Human Dihydroorotate dehydrogenase (DHODH) is a rate-limiting enzyme in the de novo pyrimidine biosynthesis pathway. DHODH binds to flavin mononucleotide (FMN) cofactor in conjunction with ubiquinone to catalyze the oxidation of dihydroorotate to orotate(Löffler, Jöckel & Schuster, 1997; Munier-Lehmann, Vidalain, Tangy & Janin, 2013; Sykes et al., 2016). Human DHODH is located in the intracellular mitochondrial inner membrane and thereby can be categorized into class 2 DHODH family. As an essential protein that catalyzes the conversion of DHO to orotate, DHODH is a critical player in the pyrimidine de novo biosynthesis of DNA and RNA. In high proliferative cells, such as activated T lymphocytes, increasedde novo pyrimidine biosynthesis can confer their superior growth capacity(Quemeneur, Gerland, Flacher, Ffrench, Revillard & Genestier, 2003). Blockade of de novo pyrimidine biosynthesis by pharmacological targeting of DHODH has been considered as a promising therapeutic strategy for autoimmune diseases through inhibition of T lymphocytes activation. Teriflunomide (A77 1726) have been approved for the treatment of MS through blocking pyrimidine de novobiosynthesis at the level of DHODH(Dimitrova, Skapenko, Herrmann, Schleyerbach, Kalden & Schulze-Koops, 2002; Ruckemann et al., 1998). While, its observed hepatotoxicity in clinical and potential teratogenicity in preclinical model limit its benefit.

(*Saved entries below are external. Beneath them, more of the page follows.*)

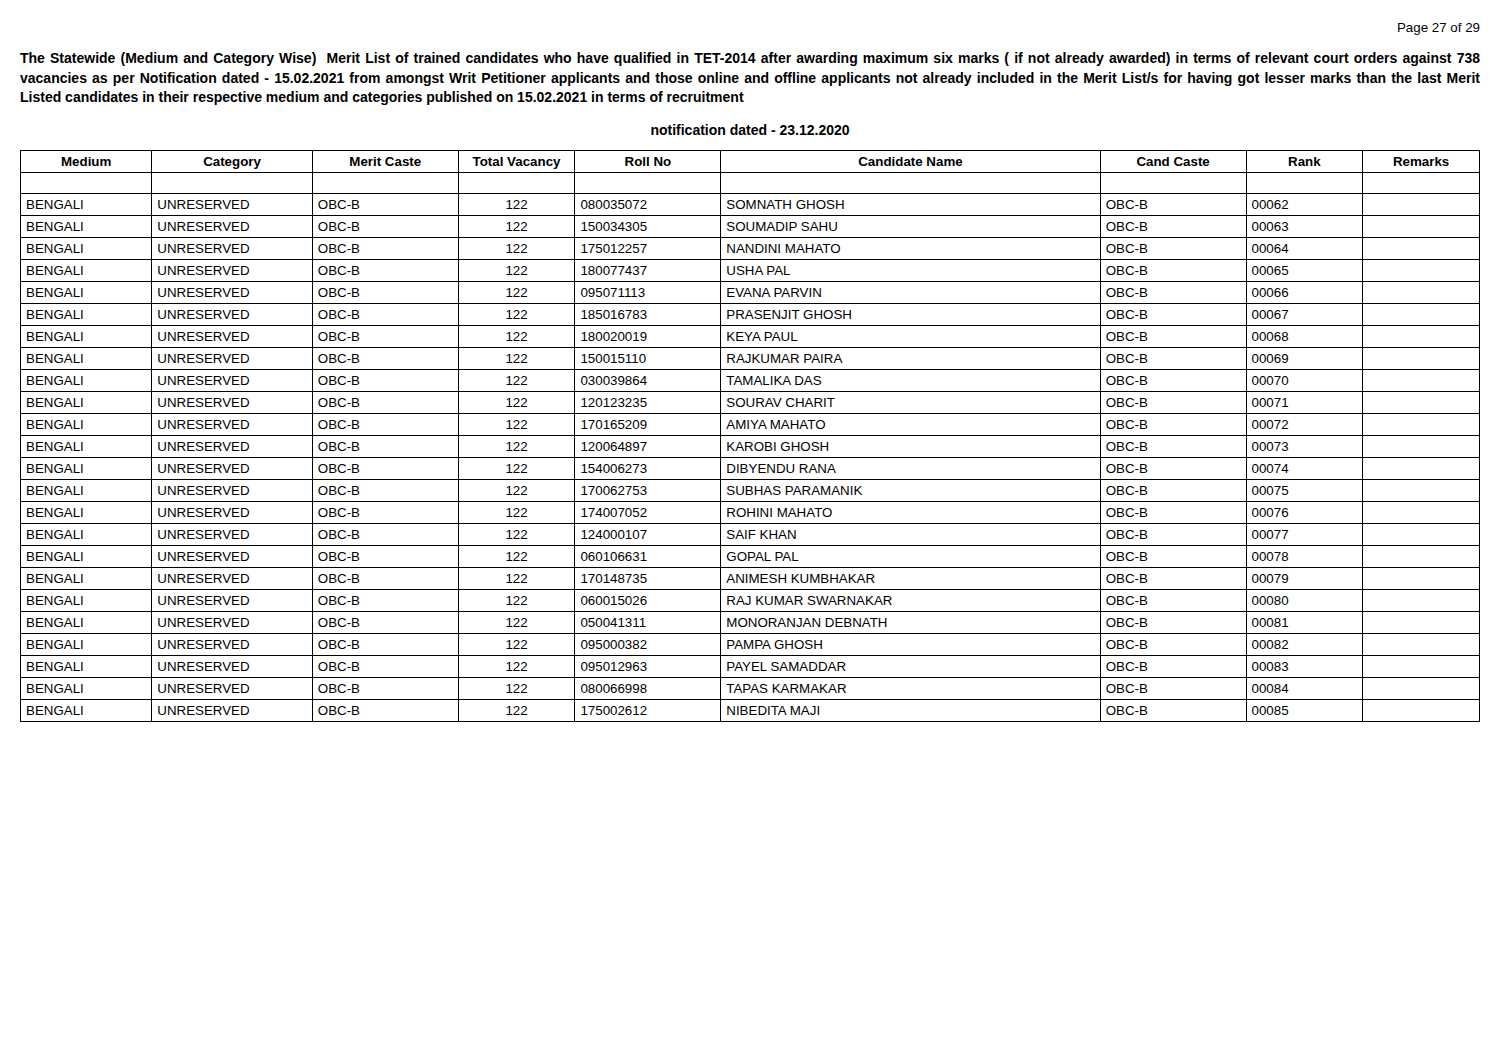Page 27 of 29
The Statewide (Medium and Category Wise) Merit List of trained candidates who have qualified in TET-2014 after awarding maximum six marks ( if not already awarded) in terms of relevant court orders against 738 vacancies as per Notification dated - 15.02.2021 from amongst Writ Petitioner applicants and those online and offline applicants not already included in the Merit List/s for having got lesser marks than the last Merit Listed candidates in their respective medium and categories published on 15.02.2021 in terms of recruitment
notification dated - 23.12.2020
| Medium | Category | Merit Caste | Total Vacancy | Roll No | Candidate Name | Cand Caste | Rank | Remarks |
| --- | --- | --- | --- | --- | --- | --- | --- | --- |
| BENGALI | UNRESERVED | OBC-B | 122 | 080035072 | SOMNATH GHOSH | OBC-B | 00062 | |
| BENGALI | UNRESERVED | OBC-B | 122 | 150034305 | SOUMADIP SAHU | OBC-B | 00063 | |
| BENGALI | UNRESERVED | OBC-B | 122 | 175012257 | NANDINI MAHATO | OBC-B | 00064 | |
| BENGALI | UNRESERVED | OBC-B | 122 | 180077437 | USHA PAL | OBC-B | 00065 | |
| BENGALI | UNRESERVED | OBC-B | 122 | 095071113 | EVANA PARVIN | OBC-B | 00066 | |
| BENGALI | UNRESERVED | OBC-B | 122 | 185016783 | PRASENJIT GHOSH | OBC-B | 00067 | |
| BENGALI | UNRESERVED | OBC-B | 122 | 180020019 | KEYA PAUL | OBC-B | 00068 | |
| BENGALI | UNRESERVED | OBC-B | 122 | 150015110 | RAJKUMAR PAIRA | OBC-B | 00069 | |
| BENGALI | UNRESERVED | OBC-B | 122 | 030039864 | TAMALIKA DAS | OBC-B | 00070 | |
| BENGALI | UNRESERVED | OBC-B | 122 | 120123235 | SOURAV CHARIT | OBC-B | 00071 | |
| BENGALI | UNRESERVED | OBC-B | 122 | 170165209 | AMIYA MAHATO | OBC-B | 00072 | |
| BENGALI | UNRESERVED | OBC-B | 122 | 120064897 | KAROBI GHOSH | OBC-B | 00073 | |
| BENGALI | UNRESERVED | OBC-B | 122 | 154006273 | DIBYENDU RANA | OBC-B | 00074 | |
| BENGALI | UNRESERVED | OBC-B | 122 | 170062753 | SUBHAS PARAMANIK | OBC-B | 00075 | |
| BENGALI | UNRESERVED | OBC-B | 122 | 174007052 | ROHINI MAHATO | OBC-B | 00076 | |
| BENGALI | UNRESERVED | OBC-B | 122 | 124000107 | SAIF KHAN | OBC-B | 00077 | |
| BENGALI | UNRESERVED | OBC-B | 122 | 060106631 | GOPAL PAL | OBC-B | 00078 | |
| BENGALI | UNRESERVED | OBC-B | 122 | 170148735 | ANIMESH KUMBHAKAR | OBC-B | 00079 | |
| BENGALI | UNRESERVED | OBC-B | 122 | 060015026 | RAJ KUMAR SWARNAKAR | OBC-B | 00080 | |
| BENGALI | UNRESERVED | OBC-B | 122 | 050041311 | MONORANJAN DEBNATH | OBC-B | 00081 | |
| BENGALI | UNRESERVED | OBC-B | 122 | 095000382 | PAMPA GHOSH | OBC-B | 00082 | |
| BENGALI | UNRESERVED | OBC-B | 122 | 095012963 | PAYEL SAMADDAR | OBC-B | 00083 | |
| BENGALI | UNRESERVED | OBC-B | 122 | 080066998 | TAPAS KARMAKAR | OBC-B | 00084 | |
| BENGALI | UNRESERVED | OBC-B | 122 | 175002612 | NIBEDITA MAJI | OBC-B | 00085 | |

In the present study, we identified piperine, a main bioactive constituent of traditional medicine black pepper, as a natural inhibitor of human DHODH using a panel of biochemical and biophysical methods, including enzymatic assay, isothermal titration calorimetry and X-ray crystal diffraction. We further demonstrated that DHODH inhibition by piperine ameliorated MOG-induced EAE mouse model accompanied with reduced inflammation as well as lessened myelin and BBB destruction. Taken together, our data revealed that piperine targets T cells in EAE by inhibition of DHODH and provided a potential treatment strategy for MS patients.